Extract:
# Frogs & Toads > Other Frogs & Toads >  help with my african dwarf frog!!

## katieb92

Recently I purchased 2 African dwarf frogs. One didn't make it very long and the other seemed to be doing very well. After the first one died the other one seemed lonely and less active so I figured I would get him some company. I purchased 2 more African dwarf frogs about 10 days ago and things seemed to be going well and he was becoming more active again. Today I got home from work and one of the new ones(probably the same one I saw going after my snail) had bitten the leg of my original one! Are they generally aggressive? I've never seen them like this and I thought they preferred groups?

----------


## froggin

Maybe the new one was a bit hungry or just playing with the other one. I also think they are social animals and like to be in a group. I never saw my ADFs severely harmed their fellows.

----------


## katieb92

> Maybe the new one was a bit hungry or just playing with the other one. I also think they are social animals and like to be in a group. I never saw my ADFs severely harmed their fellows.


I guess that is possible. I do feed them everyday but maybe the new one isn't used to the new food. I am concerned about the one with no leg now I separated them but I feel so bad its got to hurt!

----------


## Wicked frogs

I am sorry to hear about that generally pixies are aggressive i think it might of been territorial problem's between the both i bought my dwarf at a store which carried two pixies but when i bought mine it was by it self so i took it home studied it behavior he was not aggressive so i introduced him to my full grown m/ pac man had them live in the same encloser and they did fine for months but i got a little skeptical when my dwarf started to bet bigger than my pac so for safety reasons i separated them but in your case i think it might of been territorial.

What to produce: Continue the African dwarf frog thread from the end of its last post.

Joint position lists:
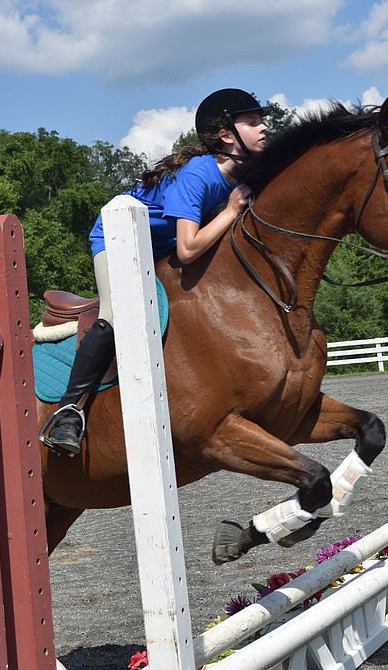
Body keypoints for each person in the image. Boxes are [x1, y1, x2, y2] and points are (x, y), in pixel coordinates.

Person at [40, 88, 268, 457]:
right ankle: (69, 412)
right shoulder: (199, 174)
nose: (264, 128)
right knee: (116, 316)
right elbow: (189, 248)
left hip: (157, 247)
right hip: (117, 239)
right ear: (227, 135)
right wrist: (229, 212)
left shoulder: (240, 174)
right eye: (253, 122)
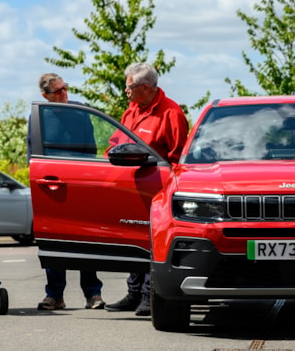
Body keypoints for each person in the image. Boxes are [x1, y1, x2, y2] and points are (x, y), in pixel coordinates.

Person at [105, 62, 189, 316]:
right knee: (134, 240)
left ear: (145, 87)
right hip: (130, 189)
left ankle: (149, 296)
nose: (126, 91)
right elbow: (114, 144)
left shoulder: (171, 113)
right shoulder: (130, 112)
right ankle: (133, 293)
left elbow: (179, 157)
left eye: (129, 87)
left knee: (153, 243)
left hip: (157, 192)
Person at [27, 73, 105, 310]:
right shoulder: (38, 116)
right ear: (45, 95)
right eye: (58, 91)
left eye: (65, 88)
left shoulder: (80, 111)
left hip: (81, 182)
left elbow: (90, 149)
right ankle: (54, 295)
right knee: (53, 241)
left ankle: (93, 294)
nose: (64, 93)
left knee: (86, 239)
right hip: (51, 185)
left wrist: (87, 177)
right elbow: (33, 154)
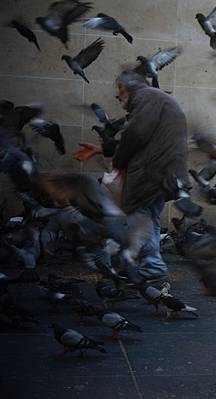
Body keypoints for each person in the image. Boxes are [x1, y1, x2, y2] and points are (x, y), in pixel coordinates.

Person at [74, 70, 190, 281]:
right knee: (148, 217)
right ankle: (149, 264)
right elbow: (144, 138)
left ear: (128, 87)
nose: (117, 96)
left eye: (119, 89)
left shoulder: (146, 97)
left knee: (138, 214)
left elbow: (136, 133)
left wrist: (118, 163)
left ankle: (152, 265)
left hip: (151, 171)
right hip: (163, 171)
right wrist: (103, 149)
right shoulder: (155, 100)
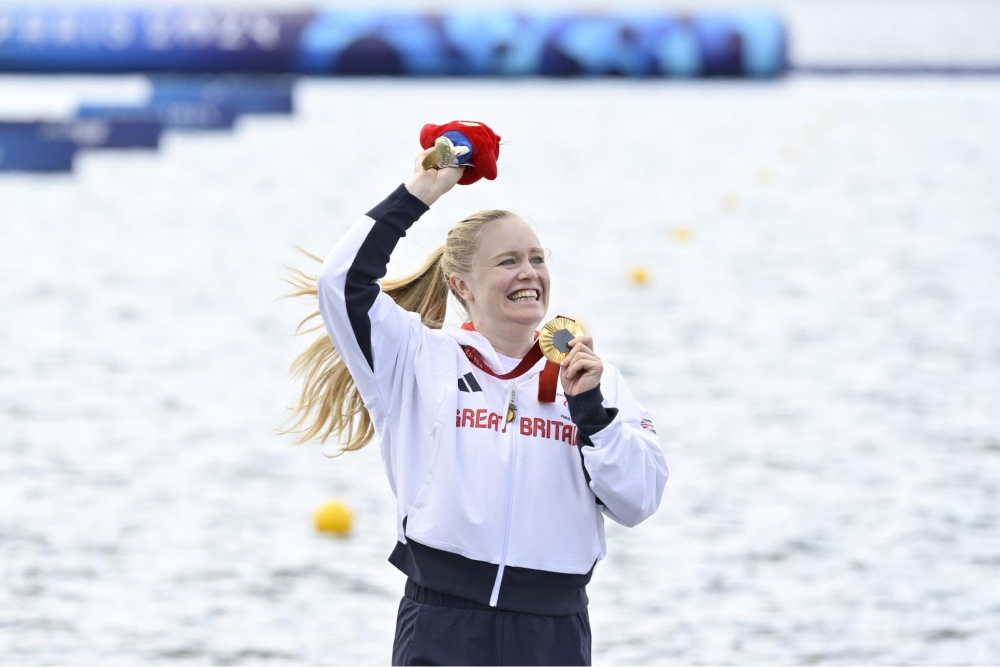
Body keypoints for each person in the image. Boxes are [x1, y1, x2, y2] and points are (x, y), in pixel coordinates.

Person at [281, 147, 669, 666]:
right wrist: (421, 192)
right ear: (461, 284)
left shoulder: (593, 380)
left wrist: (592, 413)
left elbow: (638, 502)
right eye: (508, 261)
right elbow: (342, 283)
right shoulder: (415, 360)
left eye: (536, 259)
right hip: (443, 626)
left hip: (552, 633)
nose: (528, 273)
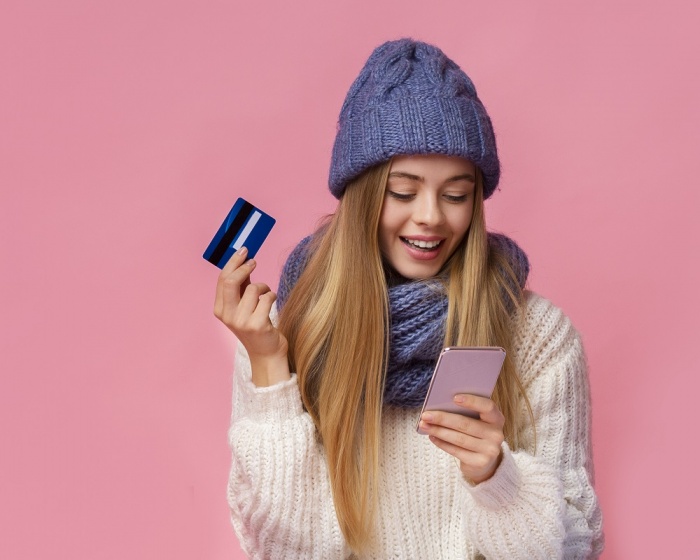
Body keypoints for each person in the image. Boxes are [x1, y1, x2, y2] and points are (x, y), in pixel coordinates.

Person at [214, 38, 604, 559]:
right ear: (362, 196)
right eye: (403, 191)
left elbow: (579, 545)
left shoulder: (536, 336)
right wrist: (268, 368)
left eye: (456, 194)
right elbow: (285, 550)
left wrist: (496, 478)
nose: (431, 216)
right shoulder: (288, 328)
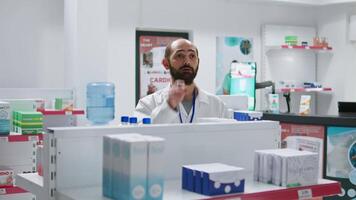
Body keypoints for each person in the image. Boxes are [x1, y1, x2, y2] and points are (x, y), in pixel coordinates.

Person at [135, 39, 229, 124]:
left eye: (192, 56)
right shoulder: (148, 104)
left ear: (198, 62)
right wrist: (169, 105)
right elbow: (140, 135)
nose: (187, 62)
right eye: (180, 55)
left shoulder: (217, 105)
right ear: (166, 63)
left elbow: (230, 137)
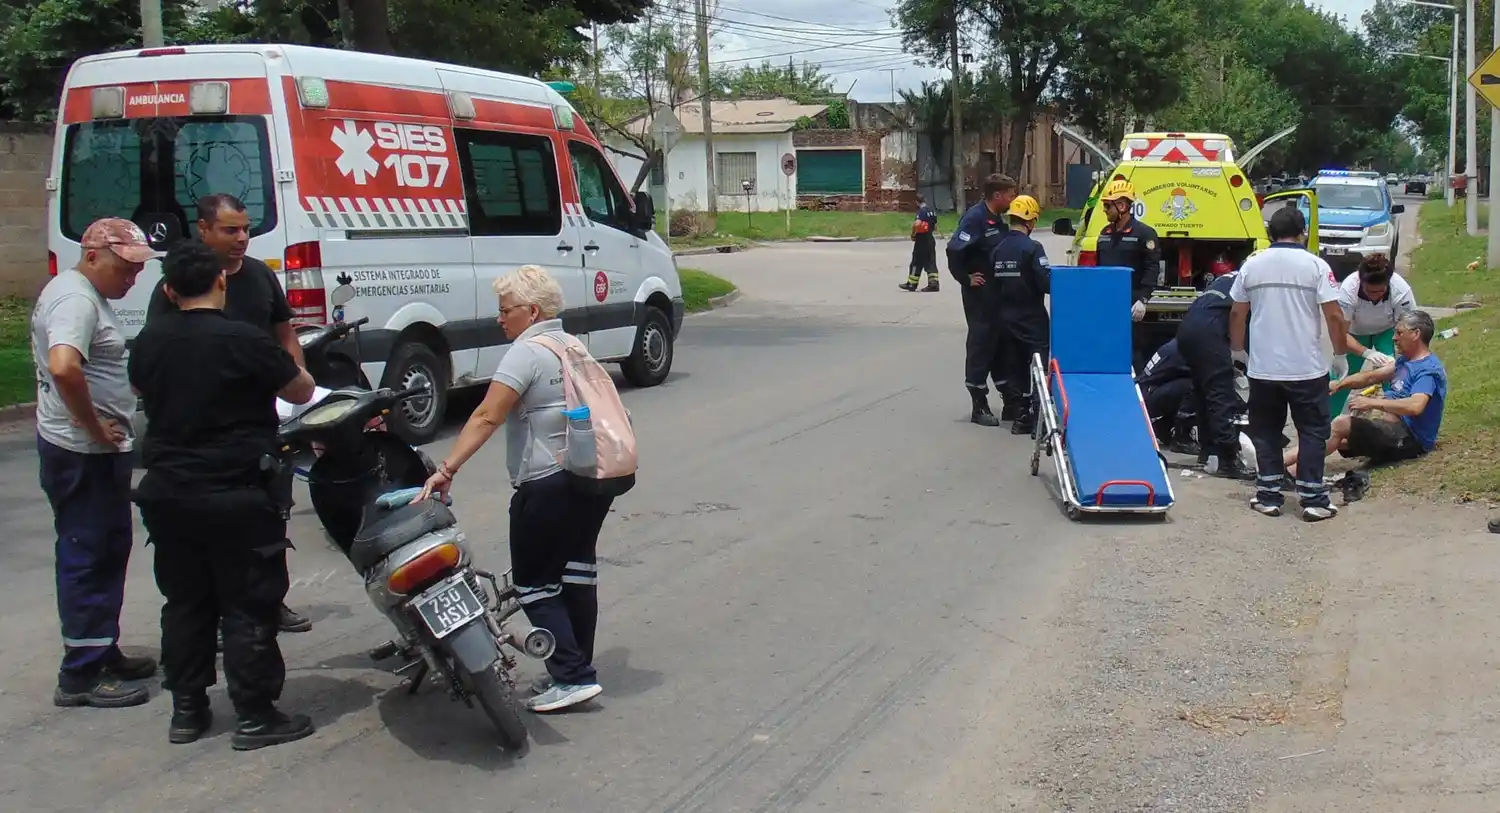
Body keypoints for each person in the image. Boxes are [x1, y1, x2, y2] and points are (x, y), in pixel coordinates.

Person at [129, 240, 319, 749]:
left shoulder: (148, 342)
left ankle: (187, 711)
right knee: (248, 603)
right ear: (222, 282)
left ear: (168, 290)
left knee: (185, 602)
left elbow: (145, 394)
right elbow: (300, 390)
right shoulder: (242, 339)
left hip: (169, 492)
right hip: (235, 490)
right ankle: (255, 715)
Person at [418, 264, 616, 714]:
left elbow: (486, 416)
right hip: (592, 479)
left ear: (530, 311)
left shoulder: (525, 354)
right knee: (576, 574)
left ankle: (573, 675)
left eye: (505, 310)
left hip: (546, 483)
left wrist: (447, 468)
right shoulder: (572, 345)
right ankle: (577, 667)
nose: (499, 318)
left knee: (532, 583)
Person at [146, 193, 313, 636]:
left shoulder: (259, 275)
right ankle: (226, 617)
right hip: (203, 438)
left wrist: (294, 379)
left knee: (273, 511)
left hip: (262, 421)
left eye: (246, 229)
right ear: (204, 230)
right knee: (213, 542)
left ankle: (270, 602)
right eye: (230, 230)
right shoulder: (180, 283)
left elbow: (284, 333)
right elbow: (160, 352)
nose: (242, 239)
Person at [33, 217, 160, 708]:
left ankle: (100, 646)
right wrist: (92, 426)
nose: (131, 278)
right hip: (80, 451)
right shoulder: (76, 300)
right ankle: (81, 674)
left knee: (108, 549)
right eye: (124, 268)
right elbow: (65, 367)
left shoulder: (84, 294)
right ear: (92, 256)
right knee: (87, 553)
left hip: (94, 451)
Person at [1230, 207, 1349, 521]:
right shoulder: (1316, 266)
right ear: (1303, 231)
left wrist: (1238, 352)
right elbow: (1334, 315)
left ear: (1271, 233)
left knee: (1266, 431)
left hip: (1263, 368)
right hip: (1306, 368)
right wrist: (1339, 353)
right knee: (1312, 431)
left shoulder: (1251, 266)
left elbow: (1237, 314)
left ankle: (1268, 495)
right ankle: (1313, 499)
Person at [1288, 310, 1446, 475]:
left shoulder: (1428, 370)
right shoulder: (1406, 361)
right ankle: (1281, 467)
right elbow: (1371, 377)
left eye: (1399, 333)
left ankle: (1286, 470)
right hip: (1393, 431)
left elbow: (1415, 406)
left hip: (1411, 440)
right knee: (1335, 437)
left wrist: (1371, 402)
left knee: (1341, 424)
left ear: (1416, 334)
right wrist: (1339, 385)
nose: (1394, 338)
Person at [947, 174, 1020, 426]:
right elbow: (954, 250)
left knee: (1001, 344)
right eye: (1011, 194)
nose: (1013, 199)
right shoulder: (975, 219)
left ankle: (1010, 400)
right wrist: (966, 278)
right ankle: (979, 404)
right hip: (980, 296)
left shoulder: (997, 219)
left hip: (997, 295)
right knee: (981, 344)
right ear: (997, 195)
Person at [1176, 265, 1250, 478]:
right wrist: (1240, 354)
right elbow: (1242, 317)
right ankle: (1228, 459)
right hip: (1210, 332)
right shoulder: (1255, 279)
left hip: (1188, 329)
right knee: (1221, 395)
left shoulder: (1229, 277)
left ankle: (1209, 451)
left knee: (1203, 392)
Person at [987, 195, 1052, 435]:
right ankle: (1039, 416)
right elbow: (1046, 282)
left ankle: (1021, 414)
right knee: (1038, 365)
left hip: (1005, 319)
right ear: (1030, 221)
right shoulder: (1033, 248)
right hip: (1031, 318)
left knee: (1015, 367)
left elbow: (992, 285)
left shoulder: (998, 249)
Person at [1330, 254, 1417, 416]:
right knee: (1339, 380)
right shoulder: (1348, 289)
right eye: (1370, 291)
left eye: (1380, 291)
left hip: (1387, 331)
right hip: (1354, 334)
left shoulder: (1401, 291)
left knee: (1394, 375)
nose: (1375, 295)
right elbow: (1340, 332)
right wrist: (1366, 352)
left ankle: (1396, 421)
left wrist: (1399, 357)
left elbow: (1409, 329)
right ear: (1361, 282)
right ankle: (1325, 427)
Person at [1093, 180, 1163, 370]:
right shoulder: (1105, 234)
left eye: (1108, 205)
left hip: (1131, 303)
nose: (1105, 210)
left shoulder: (1144, 234)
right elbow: (1099, 268)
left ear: (1122, 206)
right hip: (1108, 302)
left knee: (1134, 351)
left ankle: (1138, 389)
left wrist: (1143, 299)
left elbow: (1151, 268)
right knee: (1107, 348)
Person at [1137, 338, 1199, 455]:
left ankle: (1163, 427)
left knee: (1193, 385)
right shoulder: (1188, 348)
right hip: (1146, 398)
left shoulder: (1182, 342)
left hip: (1147, 393)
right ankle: (1182, 439)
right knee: (1197, 386)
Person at [899, 194, 941, 292]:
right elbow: (935, 227)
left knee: (916, 262)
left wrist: (913, 234)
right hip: (930, 240)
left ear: (917, 202)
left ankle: (912, 284)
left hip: (921, 241)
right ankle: (934, 284)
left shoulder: (921, 211)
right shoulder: (932, 211)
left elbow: (917, 224)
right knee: (931, 262)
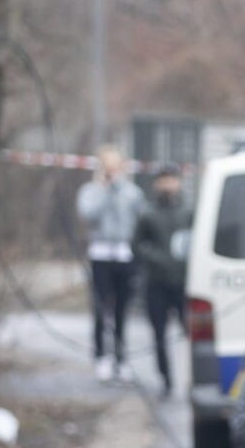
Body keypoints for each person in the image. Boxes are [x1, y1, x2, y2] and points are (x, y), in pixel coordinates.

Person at [74, 145, 146, 384]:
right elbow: (88, 214)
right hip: (101, 253)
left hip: (124, 254)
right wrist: (106, 191)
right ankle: (101, 356)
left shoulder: (132, 192)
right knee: (100, 307)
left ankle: (121, 358)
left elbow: (139, 221)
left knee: (121, 310)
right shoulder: (91, 191)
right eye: (107, 166)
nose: (112, 171)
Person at [131, 164, 193, 400]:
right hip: (156, 283)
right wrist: (156, 258)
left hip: (184, 283)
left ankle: (193, 380)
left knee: (192, 335)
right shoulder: (148, 213)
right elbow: (136, 245)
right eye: (163, 180)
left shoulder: (188, 211)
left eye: (171, 179)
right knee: (159, 335)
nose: (168, 185)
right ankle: (166, 379)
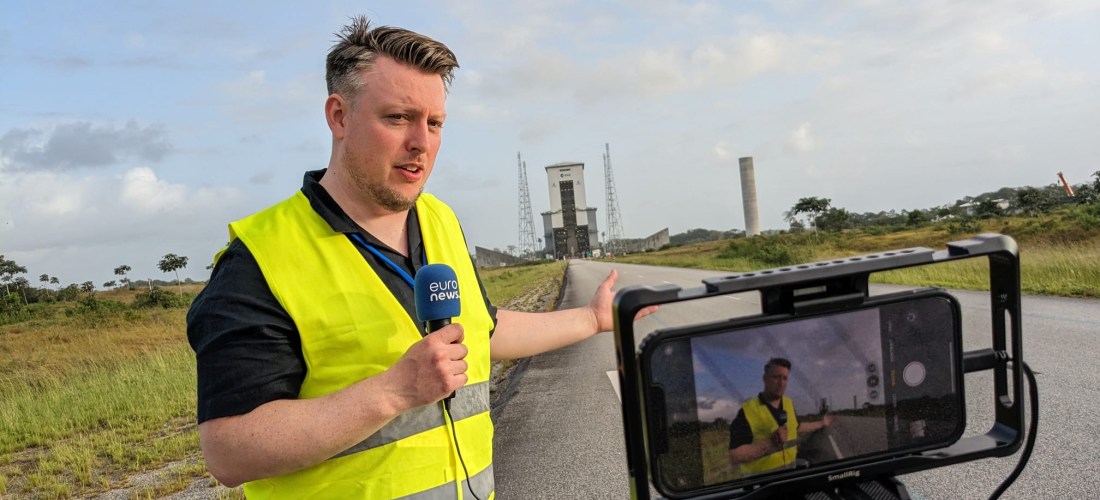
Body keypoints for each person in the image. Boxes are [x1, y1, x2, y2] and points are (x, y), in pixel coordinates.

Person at [186, 15, 655, 499]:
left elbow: (483, 332)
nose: (422, 143)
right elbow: (229, 452)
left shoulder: (438, 220)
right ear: (339, 116)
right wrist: (393, 391)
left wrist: (592, 318)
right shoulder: (261, 258)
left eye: (434, 123)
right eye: (398, 118)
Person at [727, 358, 833, 475]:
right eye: (776, 377)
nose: (781, 383)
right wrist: (769, 443)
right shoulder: (748, 411)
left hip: (790, 473)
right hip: (762, 480)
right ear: (765, 378)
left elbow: (797, 427)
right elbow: (734, 456)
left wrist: (821, 423)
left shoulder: (788, 403)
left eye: (784, 378)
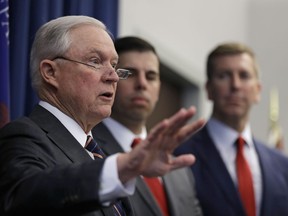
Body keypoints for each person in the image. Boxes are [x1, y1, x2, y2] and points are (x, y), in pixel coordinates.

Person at [0, 16, 205, 216]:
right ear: (51, 72)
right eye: (95, 61)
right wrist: (123, 168)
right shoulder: (22, 136)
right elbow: (25, 197)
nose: (114, 76)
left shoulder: (96, 152)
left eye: (114, 65)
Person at [92, 36, 203, 216]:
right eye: (130, 73)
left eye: (151, 76)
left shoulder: (179, 171)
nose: (142, 84)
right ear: (111, 78)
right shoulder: (89, 149)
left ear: (159, 87)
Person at [174, 42, 288, 216]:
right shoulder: (180, 156)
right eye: (224, 76)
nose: (235, 85)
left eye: (244, 75)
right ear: (209, 89)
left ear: (258, 90)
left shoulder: (282, 165)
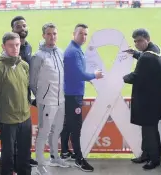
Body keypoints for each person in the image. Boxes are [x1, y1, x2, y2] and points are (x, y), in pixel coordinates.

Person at [61, 23, 104, 172]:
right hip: (73, 95)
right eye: (81, 33)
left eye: (86, 34)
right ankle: (79, 159)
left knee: (68, 124)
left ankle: (65, 151)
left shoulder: (76, 50)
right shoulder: (73, 52)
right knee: (75, 127)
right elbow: (79, 74)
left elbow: (75, 74)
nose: (84, 37)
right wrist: (95, 76)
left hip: (72, 93)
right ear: (74, 34)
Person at [0, 32, 32, 175]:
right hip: (8, 121)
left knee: (25, 154)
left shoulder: (24, 65)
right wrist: (7, 109)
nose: (15, 48)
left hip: (25, 118)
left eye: (17, 45)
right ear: (3, 46)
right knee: (8, 155)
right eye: (11, 45)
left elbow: (26, 91)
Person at [30, 23, 71, 173]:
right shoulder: (38, 56)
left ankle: (55, 157)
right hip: (47, 101)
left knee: (57, 130)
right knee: (43, 132)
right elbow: (32, 81)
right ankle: (41, 165)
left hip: (61, 99)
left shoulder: (60, 52)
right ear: (43, 36)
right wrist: (42, 96)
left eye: (54, 33)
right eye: (48, 34)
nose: (52, 36)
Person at [123, 28, 161, 170]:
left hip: (147, 100)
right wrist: (135, 54)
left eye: (139, 41)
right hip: (153, 98)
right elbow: (145, 57)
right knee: (148, 130)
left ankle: (154, 159)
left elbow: (135, 76)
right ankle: (146, 154)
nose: (136, 44)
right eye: (135, 42)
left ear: (147, 39)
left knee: (149, 131)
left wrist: (121, 77)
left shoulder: (147, 57)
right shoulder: (156, 49)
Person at [10, 15, 39, 168]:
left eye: (24, 26)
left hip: (26, 95)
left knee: (25, 132)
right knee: (15, 133)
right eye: (18, 27)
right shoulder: (12, 48)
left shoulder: (28, 47)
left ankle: (25, 157)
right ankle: (15, 162)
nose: (22, 29)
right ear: (12, 29)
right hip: (14, 98)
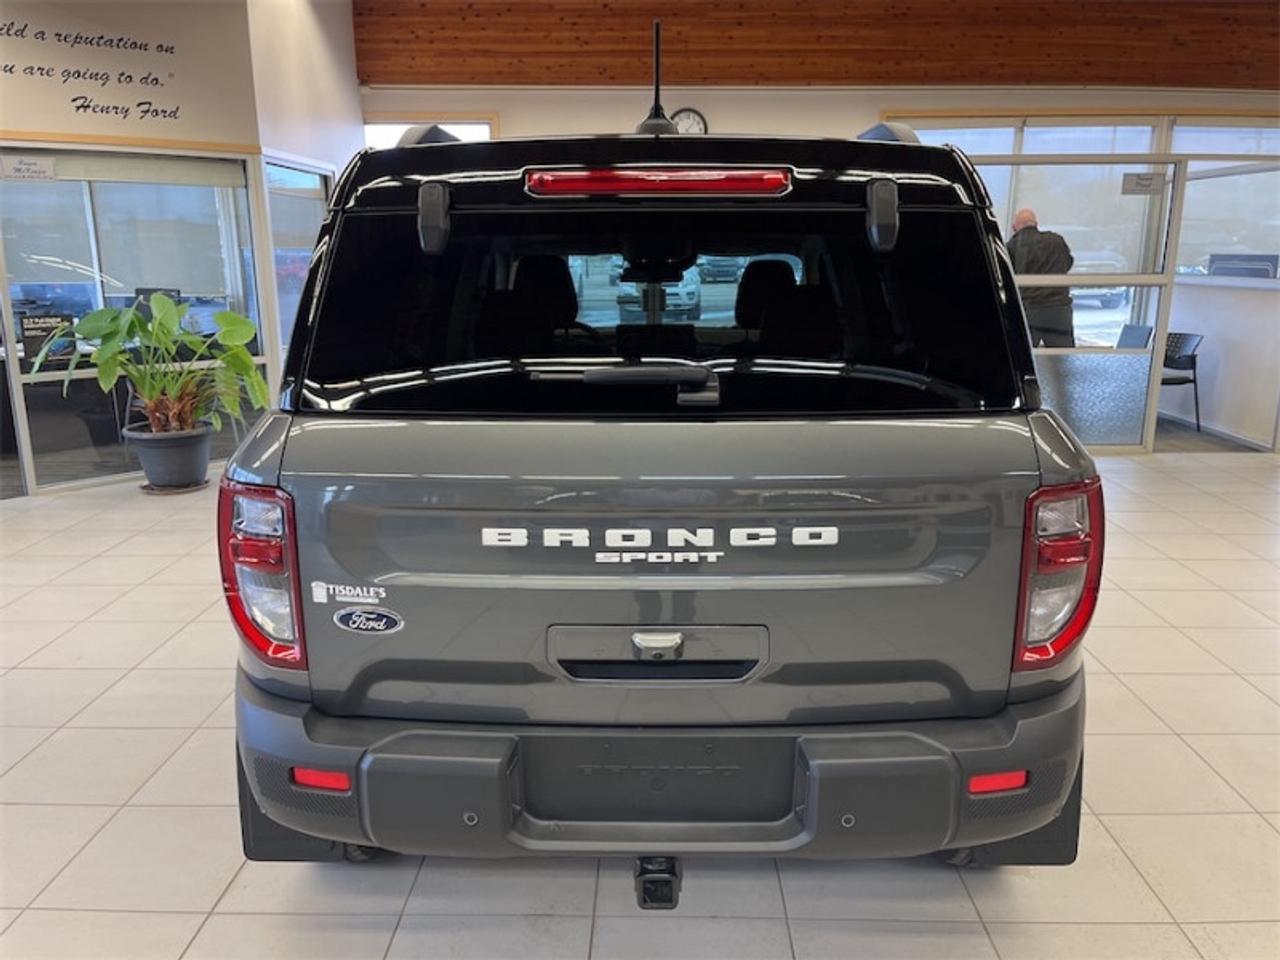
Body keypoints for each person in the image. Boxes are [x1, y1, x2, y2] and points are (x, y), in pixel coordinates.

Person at [1006, 209, 1075, 347]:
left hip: (1029, 309)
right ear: (1036, 224)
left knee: (1023, 358)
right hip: (1059, 309)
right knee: (1063, 358)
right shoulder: (1057, 240)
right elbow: (1068, 263)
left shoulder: (1011, 247)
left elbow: (1007, 276)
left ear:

Exercise answer:
----------


## katieb92

The thing is they are the little aquatic ones in the fish section at Petsmart

----------


## Wicked frogs

sorry i miss read your post i thought you were talking about african dwarf pixie frogs i am sorry.

----------


## katieb92

It's quite alright but that's why I am a little more concerned because these little guys arent usually like this

----------


## Wicked frogs

I am most positive someone on here will give you great advise take time to over look this site there is a lot of great information for every frog on here.

----------


## froggin

> maybe the new one isn't used to the new food.


Yeah, probably that's why. Since they are usually mellow rather than aggressive, they rarely attack other ADFs in such a bad way. It's a wise move to separate them until the new ones get used to your food. Also, I hope you have hiding spots for them in the tank.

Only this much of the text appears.